One key point is that the sounds are very clear, and it became impossible to tell whether what we were hearing was filtering in from the outside world or being played on the the five recordings of different lengths overlapping into infinite combinations. This didn't spoil the experience, on the contrary it made our ears and brains work harder.

This close listening had a major effect when we left the room. One thing John Peel did for is was to make us listen more carefully to all the music we heard, to 'open our ears', partly by programming highly contrasting types of music next to each other to hold us back from stereotypical judgements.

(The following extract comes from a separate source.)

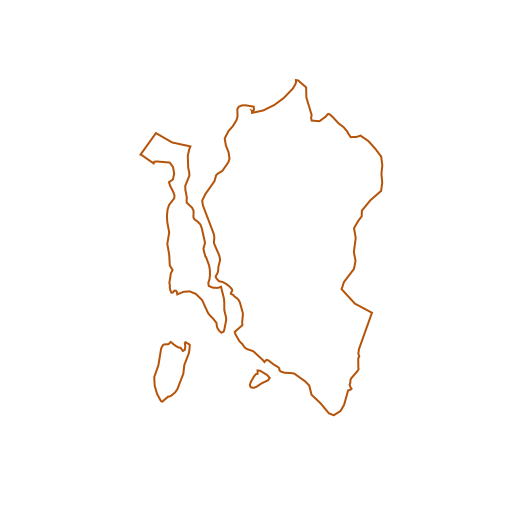 outline of Çanakkale, rotated 300°
{"feature_id": "TUR-2239", "entity_name": "Çanakkale", "entity_type": "Province", "adm_level": 1, "iso_a3": "TUR", "parent_name": "Turkey", "parent_adm1": "", "projection": "equal_earth", "projection_center": [26.526, 40.093], "detail": "fine", "context": "isolated", "style": "outline", "palette": "amber", "viewbox_px": 512, "rotation_deg": 300, "n_neighbors": 0, "source": "natural_earth", "source_scale": "10m", "svg_char_len": 3701}
<svg xmlns="http://www.w3.org/2000/svg" viewBox="0 0 512 512"><g transform="rotate(300 256 256)"><path d="M264.8,384.8L226.5,391.8L222.4,393.6L220.6,395.7L218.7,395.6L210.7,400.3L209.3,401.4L207.1,401.4L197.5,399.6L195.6,399.9L193.2,401.1L191.3,401.4L189.6,403.4L189.3,403.9L188.8,405.1L187.5,404.7L185.6,403.0L171.2,406.7L164.0,406.7L157.0,403.0L156.2,397.8L160.8,385.3L163.6,373.5L170.5,366.8L172.0,361.3L173.3,348.1L172.5,345.6L169.1,338.9L168.4,335.8L168.6,333.7L169.4,332.9L170.3,332.4L170.8,331.0L170.9,325.3L171.8,319.0L171.2,316.9L168.4,316.3L169.4,313.6L172.1,301.7L172.0,300.2L171.0,295.5L170.9,293.4L171.4,291.3L173.0,288.0L173.4,286.1L174.1,283.9L178.0,277.2L179.6,275.5L189.3,278.8L192.1,276.9L198.2,274.2L200.1,273.0L207.8,265.2L209.4,262.5L209.9,260.5L210.2,257.5L210.8,256.0L210.9,255.1L210.7,254.0L210.7,253.1L211.4,252.7L213.3,252.8L214.3,252.6L215.1,251.9L216.2,248.9L216.9,244.5L216.8,240.0L215.6,236.5L216.8,233.0L217.7,231.5L219.0,231.2L221.3,231.3L223.8,230.8L228.5,228.6L234.5,227.0L237.9,224.1L245.9,213.4L247.5,212.3L249.1,211.7L251.6,210.4L253.9,208.5L273.2,184.8L277.0,181.7L284.4,181.2L300.0,182.6L306.2,181.1L308.2,181.7L312.9,184.3L323.2,185.2L327.2,184.3L332.2,180.3L336.7,174.6L342.2,170.1L350.6,169.7L356.7,171.0L363.7,171.2L367.7,170.2L373.8,166.4L376.6,166.4L379.6,168.7L381.5,172.1L384.2,179.3L381.7,181.1L380.5,181.1L379.6,180.1L379.6,179.9L379.3,180.4L378.0,181.1L385.8,189.6L395.9,196.3L406.6,201.0L419.5,204.2L424.5,204.2L426.5,203.8L428.3,202.6L429.1,204.7L427.1,215.1L418.4,220.4L405.9,233.7L403.1,234.7L401.1,236.5L404.5,243.6L411.6,246.7L414.8,247.2L415.6,248.7L414.6,253.4L412.2,261.0L411.4,267.3L409.4,272.9L408.2,274.6L406.3,278.6L409.5,283.7L412.5,286.3L411.7,295.9L408.5,305.7L404.7,314.7L397.6,320.1L389.9,323.5L382.7,328.6L374.9,331.8L361.5,327.2L348.2,325.0L343.2,327.7L337.5,327.0L329.1,327.0L321.4,333.4L308.3,338.8L301.6,344.6L293.8,347.3L277.4,345.2L270.1,346.7L264.2,365.5L264.8,384.8ZM318.1,144.4L315.6,144.7L308.7,146.8L298.3,153.3L295.6,155.9L292.4,158.1L281.3,159.7L277.9,161.8L272.0,166.9L269.6,168.0L267.5,169.4L265.9,176.4L264.0,179.3L258.2,182.5L257.0,184.3L256.6,188.3L255.5,192.1L252.8,195.3L242.8,204.5L241.6,205.4L236.3,206.7L233.9,208.7L230.1,212.6L230.0,213.5L229.1,214.4L224.4,220.1L221.1,222.8L217.0,225.4L212.7,227.3L208.9,228.1L206.4,230.1L207.0,234.5L209.3,238.9L211.9,241.1L203.2,249.4L200.5,251.4L193.3,255.6L187.8,260.8L185.6,262.2L176.0,265.5L174.1,265.7L172.3,264.4L172.8,261.6L174.2,258.8L175.3,257.5L178.3,255.2L180.3,250.2L181.7,245.2L182.7,242.9L190.9,231.3L193.1,222.8L192.2,216.3L188.8,211.2L183.4,207.0L185.3,205.5L185.9,203.9L185.1,202.6L182.8,202.2L181.9,201.1L183.6,198.8L186.0,196.8L187.2,196.4L189.2,194.5L198.5,190.9L202.1,190.8L204.8,186.0L213.7,180.2L222.2,173.1L232.9,169.1L240.9,162.3L246.0,158.9L251.7,156.3L256.6,155.2L265.1,156.3L267.6,155.2L270.0,152.5L273.8,146.6L276.4,143.7L280.7,145.8L286.5,143.9L291.6,139.6L293.8,134.6L288.3,122.9L286.8,120.8L285.0,121.1L285.1,119.9L286.3,106.0L286.1,105.3L312.4,107.9L312.4,126.6L318.1,144.4ZM146.1,238.0L146.1,242.9L142.1,245.0L138.0,246.5L125.8,248.4L117.8,251.9L101.4,254.5L97.7,254.2L93.3,252.7L91.2,251.5L90.3,250.2L82.9,247.6L82.9,246.1L87.1,239.3L93.0,233.1L100.3,228.4L112.6,226.1L128.2,220.2L130.5,219.9L132.7,220.1L133.9,221.2L134.9,223.0L136.3,224.5L138.8,225.0L138.8,226.6L138.3,228.6L138.0,231.6L138.0,234.6L138.8,236.5L137.2,240.2L139.0,241.2L142.2,240.1L144.9,238.0L146.1,238.0ZM154.7,316.3L157.7,314.6L158.7,316.9L158.5,325.3L157.2,328.9L154.4,328.6L148.5,324.5L143.1,321.9L140.7,320.0L139.7,317.1L141.1,315.2L144.4,314.5L150.9,314.5L152.1,314.8L152.9,314.8L153.7,315.1L154.7,316.3Z" fill="none" stroke="#b45309" stroke-width="2"/></g></svg>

Ubiquitous also has an same ear-opening effect - on leaving the listening room I was immediately conscious of every trivial sound - sounds that had been background became foreground, in a very musical way that only happens in times of delirium or panic.

The dimly-lit listening room is accompanied by a bright room covered with (almost) postcard photos of sky - some feature vapour trails or a plane, almost a dot until you look closer and see the sun glinting off the tiny fuselage far above the camera. The photo exhibition is explained as an almost-random point of the camera towards the noise whenever a plane flew overhead. Whatever, it looks stunning, with blue skies frilled with varieties of cloud, and some all-grey shots.

The blocks of brightly lit photos sit in one room in silence, and the sounds fill the other, darkened room. An idealistic thought suggests the two should be united, but then neither would be experienced in such clarity - our senses would choose whether to foreground the sound or the picture, and one would predominate, probably the visuals. The separation of the two makes us examine the evidence more closely, and experience it with more clarity, as does the whole Ubiquitous installation.